The chart was developed by analytic chemist Don Land based on studies published in peer-reviewed journals. The 23 cannabinoids and terpenoids it refers to are the ones Halent is testing for.
Although the chart implies that the ability of the listed cannabinoids and terpenoids to provide the specified effects has been well established, the evidence of benefit ranges from very strong to very slight. Establishing (or disproving) efficacy was the impetus for both Project CBD and the SCC survey.
Halent plans to track patients’ responses to CBD-rich Cannabis and strains containing other compounds of interest. They’re undoubtedly aware that telling people what to expect from a given type of Cannabis will influence the effects reported, and that peer-reviewed journals would not publish data skewed in this way.
I say “Skew it.” So what if the placebo effect accounts for 15 percent —or even 30 percent— of the reported benefit? If positive expectations alter brain chemistry in a way that makes drugs more effective, why go to great lengths to block positive expectations?

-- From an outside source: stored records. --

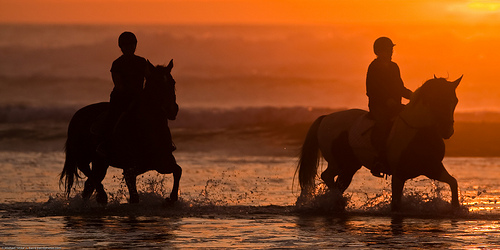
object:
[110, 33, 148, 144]
person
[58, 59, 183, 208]
horse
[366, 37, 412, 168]
person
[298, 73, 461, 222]
horse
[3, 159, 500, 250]
water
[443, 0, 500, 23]
sun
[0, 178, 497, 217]
wave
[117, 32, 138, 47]
helmet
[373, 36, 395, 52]
helmet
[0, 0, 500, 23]
sky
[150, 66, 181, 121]
face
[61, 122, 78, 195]
tail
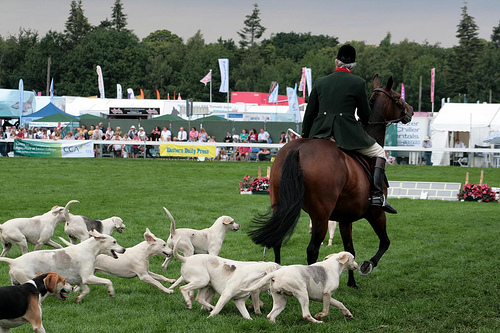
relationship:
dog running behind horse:
[239, 250, 358, 323] [251, 71, 419, 293]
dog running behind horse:
[159, 207, 240, 268] [251, 71, 419, 293]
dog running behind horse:
[6, 200, 71, 258] [251, 71, 419, 293]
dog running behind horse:
[97, 227, 176, 289] [251, 71, 419, 293]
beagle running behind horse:
[0, 271, 73, 333] [251, 71, 419, 293]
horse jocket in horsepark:
[3, 42, 418, 318] [1, 33, 497, 330]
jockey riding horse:
[296, 44, 413, 213] [227, 69, 445, 310]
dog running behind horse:
[239, 250, 358, 323] [277, 77, 414, 278]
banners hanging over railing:
[12, 137, 92, 158] [1, 140, 271, 160]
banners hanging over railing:
[159, 144, 214, 156] [1, 140, 271, 160]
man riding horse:
[298, 43, 396, 216] [251, 71, 419, 293]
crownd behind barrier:
[1, 126, 274, 161] [2, 137, 498, 167]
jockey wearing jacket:
[296, 41, 401, 216] [299, 69, 379, 154]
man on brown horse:
[302, 43, 398, 216] [260, 126, 400, 251]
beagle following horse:
[0, 271, 73, 333] [251, 66, 429, 282]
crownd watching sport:
[75, 116, 275, 147] [9, 108, 303, 168]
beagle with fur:
[0, 271, 73, 333] [114, 240, 152, 271]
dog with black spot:
[64, 199, 127, 244] [85, 216, 107, 230]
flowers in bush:
[457, 181, 493, 201] [458, 182, 498, 203]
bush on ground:
[458, 182, 498, 203] [1, 153, 499, 330]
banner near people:
[156, 142, 222, 159] [3, 118, 296, 160]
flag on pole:
[198, 67, 213, 84] [208, 64, 213, 106]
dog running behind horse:
[64, 194, 127, 246] [262, 70, 412, 283]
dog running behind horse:
[165, 205, 317, 305] [197, 49, 425, 269]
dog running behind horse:
[58, 227, 176, 295] [267, 136, 362, 242]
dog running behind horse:
[239, 250, 358, 323] [259, 133, 392, 231]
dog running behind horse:
[245, 237, 377, 319] [264, 139, 368, 223]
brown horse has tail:
[242, 73, 414, 286] [237, 142, 328, 282]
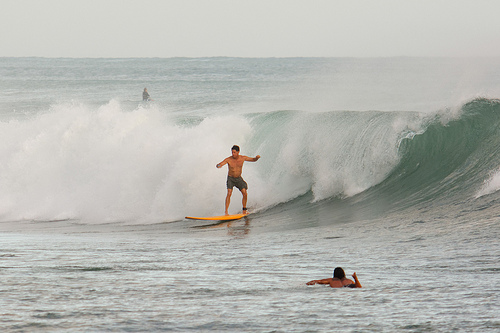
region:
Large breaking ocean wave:
[2, 90, 498, 222]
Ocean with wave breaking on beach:
[1, 53, 497, 330]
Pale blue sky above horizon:
[2, 0, 499, 56]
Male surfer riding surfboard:
[184, 142, 262, 223]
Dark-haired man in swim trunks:
[215, 144, 262, 217]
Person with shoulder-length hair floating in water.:
[306, 265, 364, 289]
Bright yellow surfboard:
[183, 212, 250, 222]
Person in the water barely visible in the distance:
[141, 85, 152, 102]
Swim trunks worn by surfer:
[226, 173, 248, 190]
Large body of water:
[1, 54, 498, 329]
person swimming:
[307, 261, 368, 301]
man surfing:
[188, 126, 265, 236]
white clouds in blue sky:
[18, 6, 43, 48]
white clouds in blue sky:
[61, 15, 123, 57]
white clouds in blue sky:
[162, 5, 197, 47]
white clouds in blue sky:
[222, 13, 259, 51]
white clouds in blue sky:
[307, 11, 338, 52]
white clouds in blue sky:
[371, 8, 431, 56]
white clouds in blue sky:
[424, 19, 465, 56]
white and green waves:
[42, 153, 113, 221]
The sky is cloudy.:
[8, 1, 498, 70]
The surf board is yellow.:
[173, 205, 257, 222]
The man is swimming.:
[300, 256, 365, 290]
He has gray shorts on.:
[224, 170, 261, 196]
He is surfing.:
[193, 135, 254, 231]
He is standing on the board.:
[169, 131, 281, 229]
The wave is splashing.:
[11, 93, 495, 238]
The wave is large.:
[29, 94, 499, 219]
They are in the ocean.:
[14, 28, 491, 324]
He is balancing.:
[170, 132, 281, 234]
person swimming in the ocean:
[306, 258, 370, 293]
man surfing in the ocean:
[187, 143, 267, 231]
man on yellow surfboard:
[180, 138, 262, 225]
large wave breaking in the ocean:
[271, 112, 386, 210]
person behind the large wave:
[134, 88, 157, 105]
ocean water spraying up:
[30, 117, 141, 217]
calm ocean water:
[69, 263, 193, 318]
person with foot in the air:
[304, 260, 364, 294]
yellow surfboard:
[184, 212, 258, 226]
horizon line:
[245, 48, 370, 71]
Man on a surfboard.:
[175, 120, 271, 249]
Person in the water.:
[270, 245, 368, 297]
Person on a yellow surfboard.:
[172, 135, 282, 248]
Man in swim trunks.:
[185, 127, 317, 251]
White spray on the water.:
[170, 105, 367, 225]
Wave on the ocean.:
[153, 77, 365, 237]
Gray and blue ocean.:
[260, 122, 402, 245]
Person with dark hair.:
[283, 235, 415, 299]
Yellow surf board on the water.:
[157, 207, 247, 238]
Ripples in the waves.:
[42, 216, 174, 289]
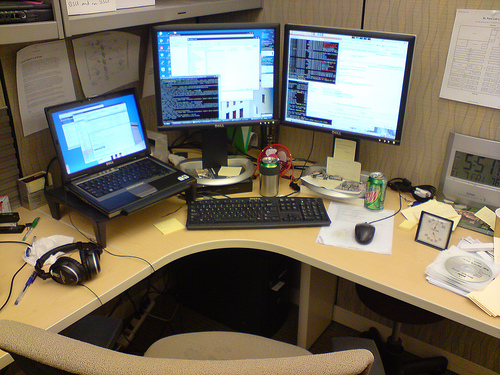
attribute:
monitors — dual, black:
[155, 21, 417, 174]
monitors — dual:
[151, 20, 417, 200]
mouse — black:
[355, 221, 376, 244]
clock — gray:
[437, 131, 498, 206]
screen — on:
[156, 32, 276, 124]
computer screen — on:
[280, 26, 414, 137]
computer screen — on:
[158, 29, 279, 122]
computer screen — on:
[53, 94, 141, 174]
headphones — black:
[34, 237, 102, 288]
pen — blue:
[12, 265, 40, 305]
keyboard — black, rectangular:
[184, 193, 332, 231]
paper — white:
[316, 194, 393, 253]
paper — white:
[418, 227, 497, 299]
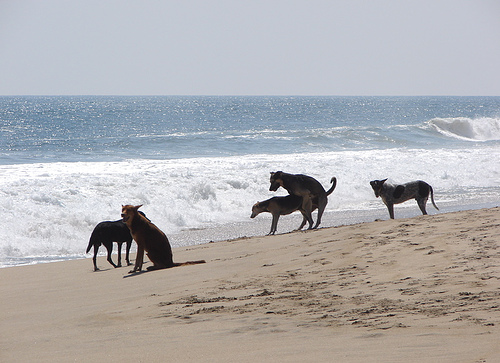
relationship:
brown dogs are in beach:
[85, 169, 440, 273] [0, 201, 498, 361]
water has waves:
[8, 87, 498, 268] [141, 112, 498, 146]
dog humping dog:
[263, 171, 337, 228] [250, 196, 316, 236]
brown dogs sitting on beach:
[120, 203, 206, 273] [7, 153, 496, 360]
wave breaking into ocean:
[417, 114, 499, 145] [5, 93, 498, 262]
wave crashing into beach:
[0, 139, 498, 261] [0, 206, 500, 363]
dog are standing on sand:
[263, 171, 337, 228] [6, 201, 496, 360]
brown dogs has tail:
[120, 203, 206, 273] [177, 246, 208, 277]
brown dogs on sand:
[120, 203, 206, 273] [6, 201, 496, 360]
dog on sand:
[82, 211, 142, 270] [6, 201, 496, 360]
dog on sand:
[263, 171, 337, 228] [6, 201, 496, 360]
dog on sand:
[249, 196, 318, 233] [6, 201, 496, 360]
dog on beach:
[368, 178, 440, 219] [10, 121, 493, 349]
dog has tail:
[366, 173, 452, 211] [425, 181, 445, 216]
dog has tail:
[263, 168, 310, 196] [322, 174, 342, 198]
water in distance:
[8, 87, 498, 268] [5, 74, 484, 142]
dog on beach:
[263, 171, 337, 228] [0, 201, 498, 361]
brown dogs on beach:
[120, 203, 206, 273] [0, 201, 498, 361]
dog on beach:
[263, 171, 337, 228] [0, 188, 479, 361]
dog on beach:
[368, 178, 440, 219] [0, 188, 479, 361]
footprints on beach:
[145, 204, 492, 356] [0, 201, 498, 361]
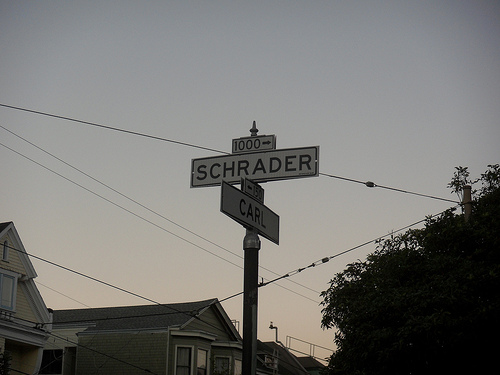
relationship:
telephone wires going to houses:
[2, 98, 459, 373] [0, 220, 324, 372]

It’s damn arrogant of the medical establishment to define the double-blind placebo-controlled, randomized clinical trial as “the gold standard of research,” given all the deadly drugs the FDA has approved based on such trials. Corporate biomedicine is corrupt. Their most prestigious journals are full of ghost-written papers, they exclude studies showing adverse effects… Honest anecdotal evidence is far preferable to superficial rigor.
As I write this at the winter solstice, the New York Times is belatedly informing readers that numerous, rock-solid studies point to Tylenol as a causal factor in asthma
But don’t let ’em have any marijuana!